*TASK OBJECTIVE*:
Make an exact copy of the entries, and keep any pictures out of it.
START INPUT DATA
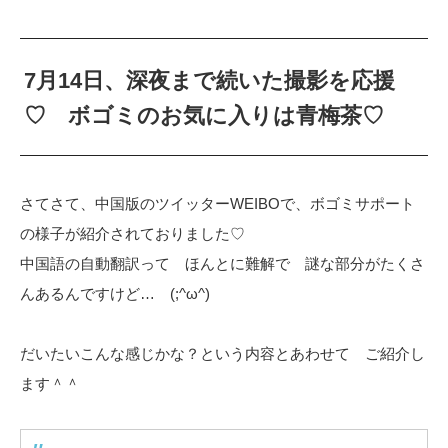
7月14日、深夜まで続いた撮影を応援
♡ ボゴミのお気に入りは青梅茶♡
さてさて、中国版のツイッターWEIBOで、ボゴミサポート
の様子が紹介されておりました♡
中国語の自動翻訳って ほんとに難解で 謎な部分がたくさ
んあるんですけど… (;^ω^)
だいたいこんな感じかな？という内容とあわせて ご紹介し
ます＾＾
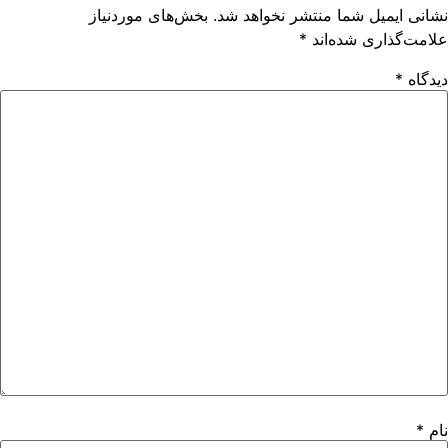
نشانی ایمیل شما منتشر نخواهد شد.
بخش‌های موردنیاز
علامت‌گذاری شده‌اند
*
دیدگاه
*
نام
*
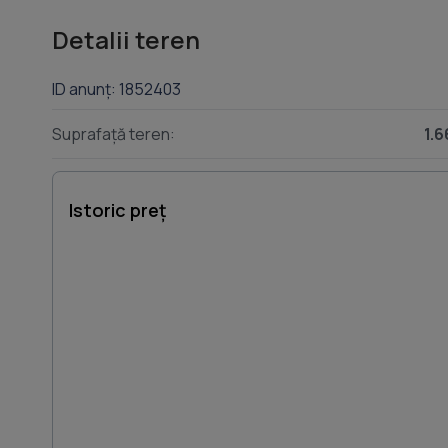
Detalii teren
ID anunț: 1852403
Suprafață teren:
1.
Istoric preț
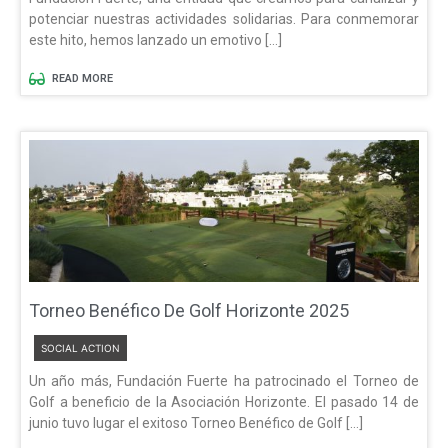
potenciar nuestras actividades solidarias. Para conmemorar
este hito, hemos lanzado un emotivo […]
READ MORE
Torneo Benéfico De Golf Horizonte 2025
SOCIAL ACTION
Un año más, Fundación Fuerte ha patrocinado el Torneo de
Golf a beneficio de la Asociación Horizonte. El pasado 14 de
junio tuvo lugar el exitoso Torneo Benéfico de Golf […]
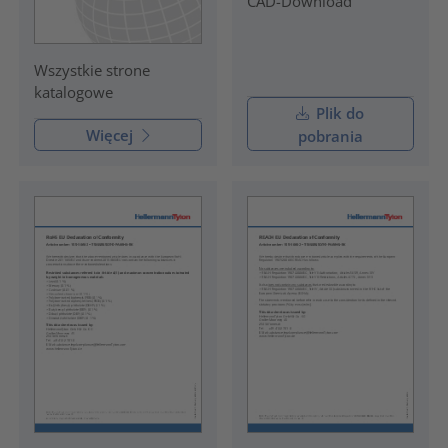
CAD-Download
Wszystkie strone
katalogowe
Plik do
Więcej
pobrania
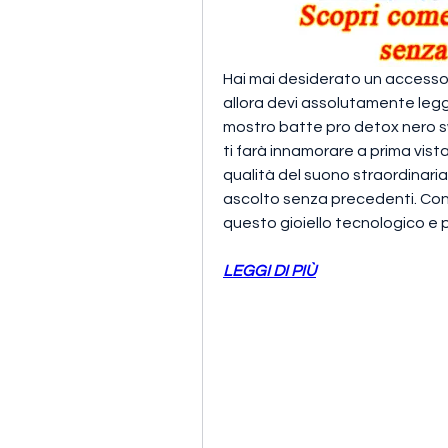
Hai mai desiderato un accessor
allora devi assolutamente legg
mostro batte pro detox nero sw
ti farà innamorare a prima vista
qualità del suono straordinaria,
ascolto senza precedenti. Conti
questo gioiello tecnologico e 
LEGGI DI PIÙ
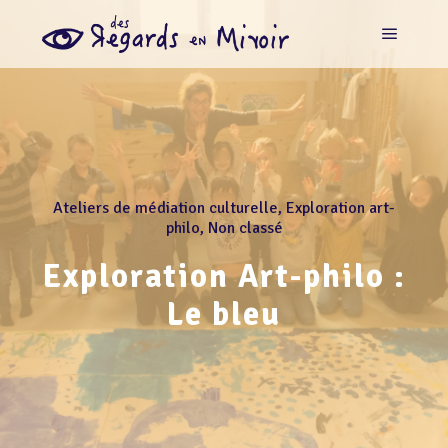
Ateliers de médiation culturelle
,
Exploration art-
philo
,
Non classé
Exploration Art-philo :
Le bleu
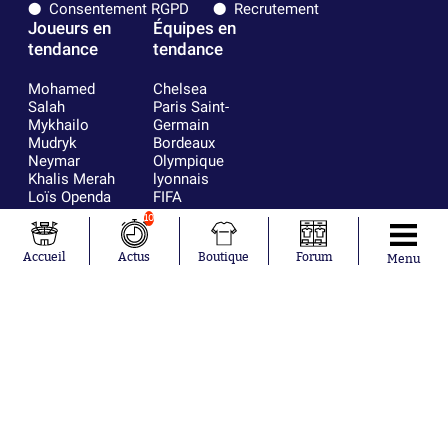
Consentement RGPD
Recrutement
Joueurs en
Équipes en
tendance
tendance
Mohamed
Chelsea
Salah
Paris Saint-
Mykhailo
Germain
Mudryk
Bordeaux
Neymar
Olympique
Khalis Merah
lyonnais
Loïs Openda
FIFA
Moussa
Real Madrid
10
Niakhaté
RC Strasbourg
Nicolás
AC Milan
Accueil
Actus
Boutique
Forum
Menu
Tagliafico
France
Pavel Šulc
RC Lens
Josh Maja
Gauthier Hein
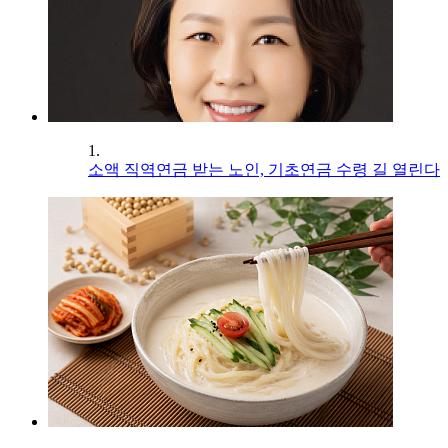
1.
소액 직역연금 받는 노인, 기초연금 수령 길 열린다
END INPUT DATA
*YOUR SOLUTION*:
7月14日、深夜まで続いた撮影を応援
♡ ボゴミのお気に入りは青梅茶♡
さてさて、中国版のツイッターWEIBOで、ボゴミサポート
の様子が紹介されておりました♡
中国語の自動翻訳って ほんとに難解で 謎な部分がたくさ
んあるんですけど… (;^ω^)
だいたいこんな感じかな？という内容とあわせて ご紹介し
ます＾＾
نشانی ایمیل شما منتشر نخواهد شد.
بخش‌های موردنیاز
علامت‌گذاری شده‌اند
*
دیدگاه
*
نام
*
Detalii teren
ID anunț: 1852403
Suprafață teren:
1.
Istoric preț
potenciar nuestras actividades solidarias. Para conmemorar
este hito, hemos lanzado un emotivo […]
READ MORE
Torneo Benéfico De Golf Horizonte 2025
SOCIAL ACTION
Un año más, Fundación Fuerte ha patrocinado el Torneo de
Golf a beneficio de la Asociación Horizonte. El pasado 14 de
junio tuvo lugar el exitoso Torneo Benéfico de Golf […]
CAD-Download
Wszystkie strone
katalogowe
Plik do
Więcej
pobrania
Hai mai desiderato un accessor
allora devi assolutamente legg
mostro batte pro detox nero sw
ti farà innamorare a prima vista
qualità del suono straordinaria,
ascolto senza precedenti. Conti
questo gioiello tecnologico e 
LEGGI DI PIÙ
Ateliers de médiation culturelle
,
Exploration art-
philo
,
Non classé
Exploration Art-philo :
Le bleu
Consentement RGPD
Recrutement
Joueurs en
Équipes en
tendance
tendance
Mohamed
Chelsea
Salah
Paris Saint-
Mykhailo
Germain
Mudryk
Bordeaux
Neymar
Olympique
Khalis Merah
lyonnais
Loïs Openda
FIFA
Moussa
Real Madrid
10
Niakhaté
RC Strasbourg
Nicolás
AC Milan
Accueil
Actus
Boutique
Forum
Menu
Tagliafico
France
Pavel Šulc
RC Lens
Josh Maja
Gauthier Hein
1.
소액 직역연금 받는 노인, 기초연금 수령 길 열린다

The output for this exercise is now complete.